Sampai minggu ini, F-Sedar mengungkapkan data mengenai total kasus keguguran, yakni sebanyak 21 kasus. Salah satu permasalahannya adalah buruh perempuan hamil tidak dapat mengambil kerja non-sif, karena dipersulit dengan syarat harus ada keterangan dari dokter spesialis kandungan, serta harus ada kelainan kandungan.

"Sebelum mengambil cuti melahirkan, buruh diminta membuat pernyataan ditulis tangan dengan materai, yang salah satu isinya adalah tidak akan menuntut kepada perusahaan di kemudian hari, jika terjadi sesuatu yang tidak diinginkan," tutur Sarinah.

Pada pemogokan di akhir tahun 2017, pengusaha mendiskriminasi buruh dengan memberikan bonus kepada pekerja yang tidak melakukan mogok, sebesar Rp1 juta per orang.
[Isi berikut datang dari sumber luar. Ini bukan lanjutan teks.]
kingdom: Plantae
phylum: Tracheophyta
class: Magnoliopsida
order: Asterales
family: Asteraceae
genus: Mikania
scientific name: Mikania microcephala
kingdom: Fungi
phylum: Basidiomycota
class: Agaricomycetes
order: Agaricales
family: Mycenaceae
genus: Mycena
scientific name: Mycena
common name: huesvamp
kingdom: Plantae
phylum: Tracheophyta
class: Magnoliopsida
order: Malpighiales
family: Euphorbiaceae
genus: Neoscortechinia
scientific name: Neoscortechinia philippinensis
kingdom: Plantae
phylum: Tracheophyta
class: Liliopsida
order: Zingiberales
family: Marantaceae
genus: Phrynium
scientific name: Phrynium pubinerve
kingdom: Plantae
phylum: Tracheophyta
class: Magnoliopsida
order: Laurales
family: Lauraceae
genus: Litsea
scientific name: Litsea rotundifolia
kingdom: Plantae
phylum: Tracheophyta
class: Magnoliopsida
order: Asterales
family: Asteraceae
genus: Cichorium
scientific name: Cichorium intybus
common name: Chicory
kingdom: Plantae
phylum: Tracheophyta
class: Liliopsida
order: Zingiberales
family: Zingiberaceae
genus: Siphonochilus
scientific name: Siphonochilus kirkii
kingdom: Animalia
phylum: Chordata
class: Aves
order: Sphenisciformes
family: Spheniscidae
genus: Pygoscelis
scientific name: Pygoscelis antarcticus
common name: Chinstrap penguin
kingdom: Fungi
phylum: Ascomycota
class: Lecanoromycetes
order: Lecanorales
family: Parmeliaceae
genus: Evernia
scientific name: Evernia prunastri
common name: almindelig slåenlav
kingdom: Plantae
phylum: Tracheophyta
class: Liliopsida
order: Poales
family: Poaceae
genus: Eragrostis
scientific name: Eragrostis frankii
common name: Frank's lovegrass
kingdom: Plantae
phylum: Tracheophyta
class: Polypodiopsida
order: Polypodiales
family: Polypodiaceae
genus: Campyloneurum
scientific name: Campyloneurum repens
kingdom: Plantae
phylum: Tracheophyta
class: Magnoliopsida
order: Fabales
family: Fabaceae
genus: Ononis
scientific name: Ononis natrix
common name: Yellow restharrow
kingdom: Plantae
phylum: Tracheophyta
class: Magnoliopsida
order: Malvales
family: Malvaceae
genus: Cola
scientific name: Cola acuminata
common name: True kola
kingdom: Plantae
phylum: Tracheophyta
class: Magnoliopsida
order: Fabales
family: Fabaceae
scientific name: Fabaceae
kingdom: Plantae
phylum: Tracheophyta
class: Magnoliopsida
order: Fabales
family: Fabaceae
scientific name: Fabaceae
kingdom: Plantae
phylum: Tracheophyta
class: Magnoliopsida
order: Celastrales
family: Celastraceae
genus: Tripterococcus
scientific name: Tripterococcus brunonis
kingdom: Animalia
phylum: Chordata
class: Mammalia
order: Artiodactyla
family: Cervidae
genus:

Tetapi, bonus tersebut dibayarkan berupa cek yang diberikan oleh Komite Distributor Aice, Liliana Gao, dan ketika akan dicairkan justru resi cek itu tidak terdaftar.

"Kami berusaha mengonfirmasi kepada pihak perusahaan, dia mengatakan perusahaan pembayar sudah tutup," ujar Sarinah.

Nasib buruh kontrak pun dinilai bertentangan dengan Pasal 59 Undang-Undang Nomor 13 tahun 2003 tentang Ketenagakerjaan, dan Keputusan Menteri Tenaga Kerja dan Transmigrasi (Kepmenakertrans) Nomor 100 tahun 2004.

Alasannya, buruh dipekerjakan di bagian produksi yang bersifat tetap, bersama dengan karyawan tetap. "Kasus ini sekarang sedang dalam proses mediasi, dan pengusaha tidak pernah menghadiri dua kali panggilan mediasi," tutur Sarinah.

Terakhir, mengenai nasib buruh outsourcing dari Jawa Timur, yang ditempatkan di penampungan yang dihuni sekitar 40 pekerja. Kondisi rumah terdiri dari dua kamar tidur dan satu kamar mandi, pekerja pun hidup berhimpit-himpitan serta kondisi makanan yang tidak layak.

Penggunaan buruh alih daya tersebut juga bertentangan dengan ketentuan yang diatur dalam Pasal 65 dan 66 UU Ketenagakerjaan jo. Peraturan Menteri Tenaga Kerja (Permenaker) Nomor 19 tahun 2012.

Peraturan tersebut mengatur penggunaan pekerja alih daya, hanya diperbolehkan di bagian penunjang. Namun, kenyataannya buruh outsourcing dipekerjakan di bagian produksi utama.